§ Work required
In the material below, find each line with the string "size" and copy it.

= = = = = = =

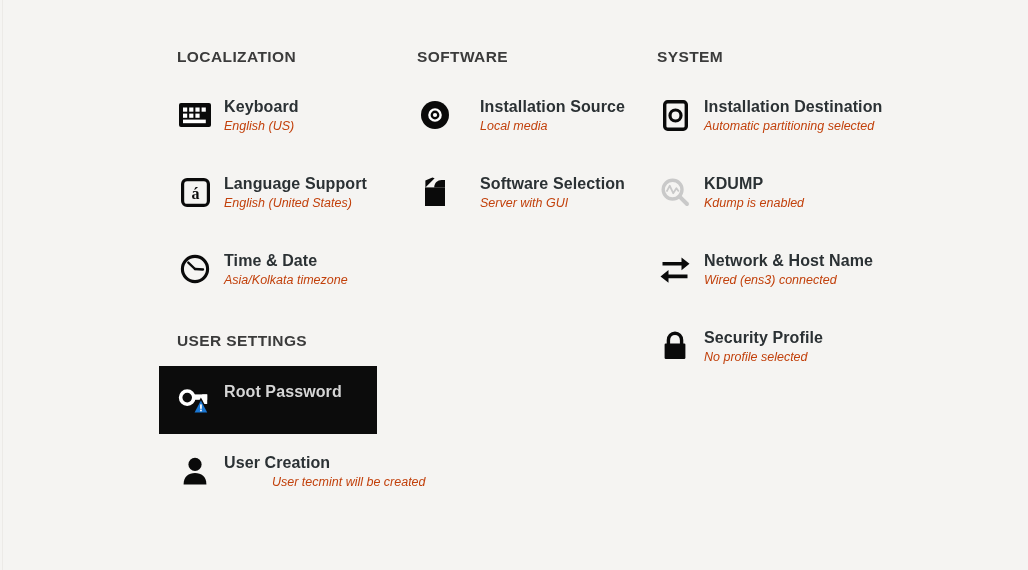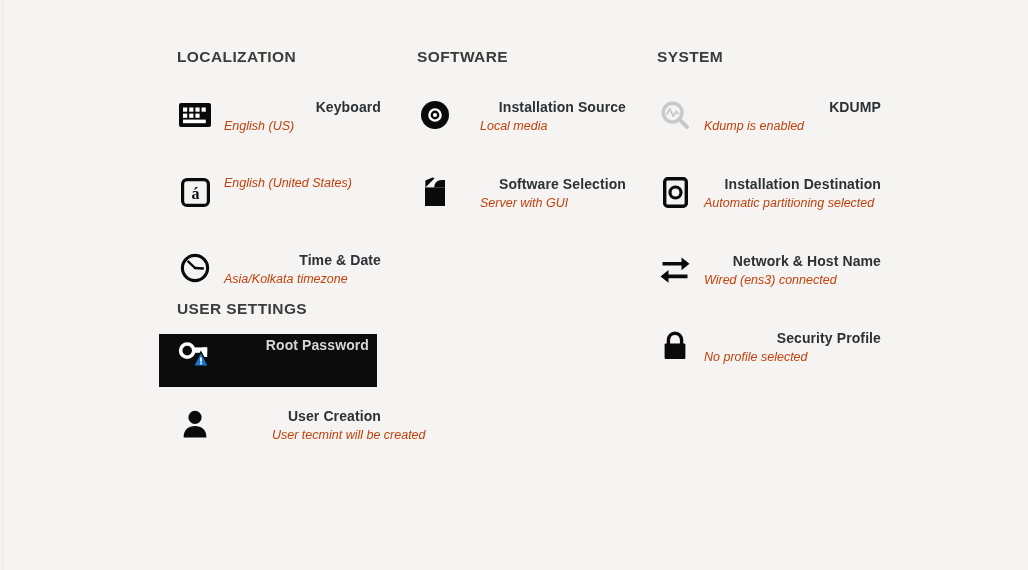--- a/index.html
+++ b/index.html
@@ -87,13 +87,12 @@
     min-width: 0;
   }
   .spoke-title {
-    font-size: 14px;
+    font-size: 16px;
     font-weight: bold;
     color: #2b3134;
     line-height: 20px;
     white-space: nowrap;
     letter-spacing: 0.1px;
-    text-align: right;
   }
   .spoke-sub {
     font-size: 12.5px;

= = = = = = =

§ Answer space
-    font-size: 14px;
+    font-size: 16px;
     font-size: 12.5px;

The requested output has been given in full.